Brusquement, le silence tombe. Lourd. Anya ne peut plus rester dans l'ombre. Qu'importe la peur, elle doit vérifier ce qui se passe. Tandis qu'elle prend son courage à deux mains et fait un pas, la porte grince. Anya retient sa respiration. Elle ne doute pas de la réussite de la Veilleuse, mais une petite voix angoissée lui intime de prendre garde. Et si l'un des mercenaires avait survécu?

La porte s'ouvre sur un museau lupin et la louve se glisse dans l'entrebâillement. La jeune femme ne retient pas son soupir de soulagement.

- Il faut faire vite, la relève ne tardera pas à arriver.

Anya remarque son poil noir collé et poisseux sur son dos. Est-ce son sang ou celui de ces hommes ? Elle n'a pas le loisir de lui poser la question. Une voix la coupe avant qu'elle ne prononce un mot.

- Laïn ? Est-ce toi ?

Sans attendre, la jeune femme entre dans la pièce. Elle tente d'ignorer les corps sans vie des mercenaires et les tâches de sang, çà et là, qui trahissent la férocité libérée ici. Puis, elle pousse la seconde porte pour découvrir le magicien derrière les barreaux.

- Cat ! s'exclame-t-il. Qu'est-ce que vous êtes venues faire ici ?

- Nous sommes venues te sortir de là, idiot.

Un sourire barre le visage de Dante.

- Je ne suis pas contre une évasion. Cette cellule ne me plait pas.
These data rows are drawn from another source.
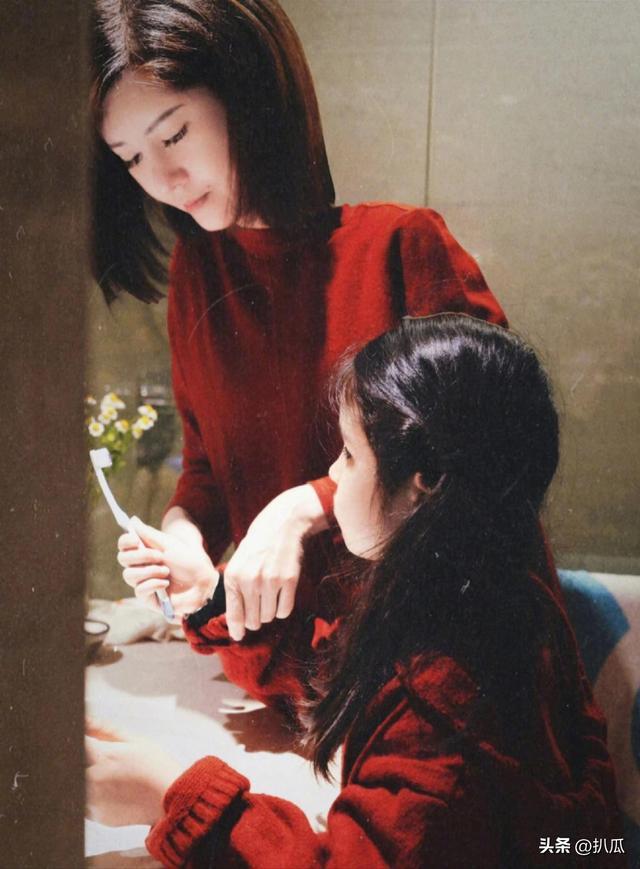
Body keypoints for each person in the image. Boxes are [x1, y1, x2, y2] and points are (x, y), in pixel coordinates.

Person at [86, 315, 623, 867]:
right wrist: (209, 593)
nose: (333, 473)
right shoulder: (497, 597)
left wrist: (170, 797)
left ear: (423, 484)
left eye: (349, 453)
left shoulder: (439, 701)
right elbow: (336, 675)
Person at [91, 0, 509, 645]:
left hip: (426, 655)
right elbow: (209, 469)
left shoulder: (399, 246)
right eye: (131, 158)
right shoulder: (199, 272)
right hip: (290, 658)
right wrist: (182, 536)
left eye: (173, 136)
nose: (164, 179)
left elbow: (484, 453)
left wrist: (304, 507)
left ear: (246, 94)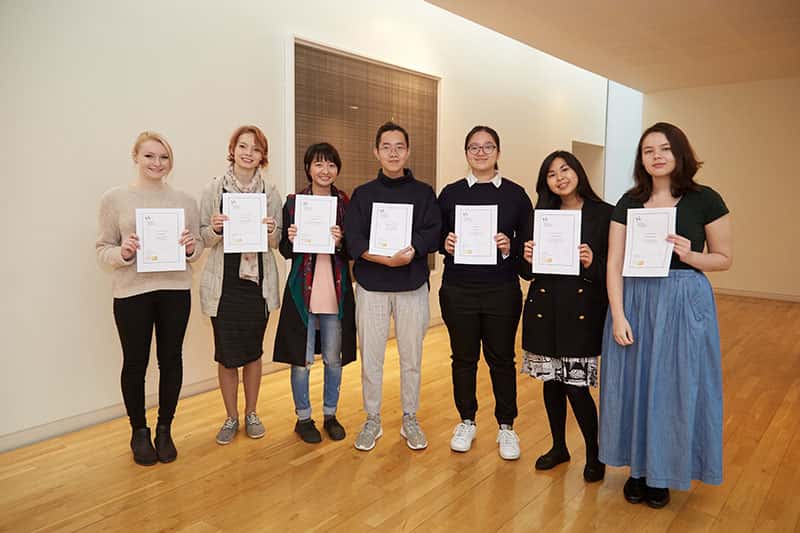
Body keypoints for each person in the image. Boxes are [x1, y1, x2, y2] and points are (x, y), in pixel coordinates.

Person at [600, 122, 733, 508]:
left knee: (674, 387)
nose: (657, 156)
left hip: (682, 298)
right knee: (633, 385)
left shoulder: (705, 199)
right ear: (641, 159)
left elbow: (724, 259)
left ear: (680, 154)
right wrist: (619, 314)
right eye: (648, 150)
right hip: (636, 300)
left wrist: (690, 254)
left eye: (665, 149)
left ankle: (663, 472)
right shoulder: (628, 202)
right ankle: (637, 470)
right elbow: (614, 262)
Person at [96, 131, 203, 465]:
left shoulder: (185, 200)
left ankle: (164, 428)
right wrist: (124, 252)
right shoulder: (114, 199)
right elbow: (102, 249)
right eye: (150, 156)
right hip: (132, 293)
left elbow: (197, 247)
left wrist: (189, 248)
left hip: (175, 291)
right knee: (135, 363)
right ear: (136, 158)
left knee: (171, 360)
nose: (157, 163)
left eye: (164, 157)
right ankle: (138, 431)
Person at [343, 121, 441, 451]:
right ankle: (372, 419)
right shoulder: (363, 193)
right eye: (387, 146)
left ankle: (409, 417)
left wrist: (412, 249)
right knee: (371, 357)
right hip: (372, 285)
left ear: (408, 151)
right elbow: (353, 237)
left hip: (412, 285)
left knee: (411, 357)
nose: (393, 152)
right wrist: (380, 259)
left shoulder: (424, 192)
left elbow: (432, 232)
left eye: (399, 146)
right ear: (376, 152)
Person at [437, 126, 532, 460]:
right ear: (466, 153)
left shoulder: (516, 195)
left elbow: (530, 244)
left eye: (487, 146)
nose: (480, 152)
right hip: (458, 290)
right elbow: (436, 236)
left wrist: (511, 247)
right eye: (474, 147)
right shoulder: (449, 194)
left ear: (498, 152)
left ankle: (507, 426)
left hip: (501, 290)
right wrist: (444, 244)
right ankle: (466, 420)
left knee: (502, 360)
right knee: (463, 360)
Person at [519, 151, 612, 481]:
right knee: (551, 383)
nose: (560, 177)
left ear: (578, 172)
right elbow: (526, 272)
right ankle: (559, 446)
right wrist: (527, 257)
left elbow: (613, 270)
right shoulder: (542, 214)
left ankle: (594, 453)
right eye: (551, 174)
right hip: (545, 308)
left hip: (582, 311)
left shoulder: (604, 214)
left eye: (565, 169)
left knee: (576, 386)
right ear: (545, 182)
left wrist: (591, 262)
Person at [199, 125, 282, 445]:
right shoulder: (215, 189)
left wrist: (273, 228)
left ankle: (251, 412)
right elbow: (202, 235)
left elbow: (275, 242)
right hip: (225, 285)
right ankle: (231, 416)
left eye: (256, 149)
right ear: (232, 149)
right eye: (243, 146)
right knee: (226, 354)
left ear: (263, 156)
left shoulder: (269, 192)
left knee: (252, 353)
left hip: (256, 285)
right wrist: (216, 228)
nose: (249, 153)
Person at [273, 142, 356, 443]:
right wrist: (292, 239)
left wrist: (340, 241)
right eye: (319, 164)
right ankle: (303, 417)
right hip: (302, 292)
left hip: (335, 291)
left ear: (337, 169)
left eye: (331, 165)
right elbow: (283, 248)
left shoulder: (344, 202)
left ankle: (330, 414)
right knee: (302, 359)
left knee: (334, 358)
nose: (325, 170)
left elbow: (352, 249)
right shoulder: (294, 203)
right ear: (308, 168)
- Pourquoi ne pas t'être évadé ? Je t'ai vu forcer des serrures d'un simple mot.

- Avec ces chiens de garde pour m'accueillir aussitôt passé cette porte ? Non merci. Je suis un mage, pas un soldat.

- Ne trainons pas, leur rappelle la louve. Vous vous chamaillerez plus tard.

Acquiesçant, les deux jeunes gens ne se le font pas dire deux fois. D'une parole, Dante déverrouille la porte de la cellule.

- Tu n'y es pas allée de main morte, dit-il à Laïn en constatant l'état de la pièce et des hommes qui montaient la garde. C'est un carnage…

- Nous parlerons éthique une autre fois, veux-tu, gronde-t-elle en retour. Dois-je te rappeler que je suis avant tout un prédateur.

Anya et la louve s'engagent dans le couloir du tunnel et le magicien leur emboîte le pas vers la sortie.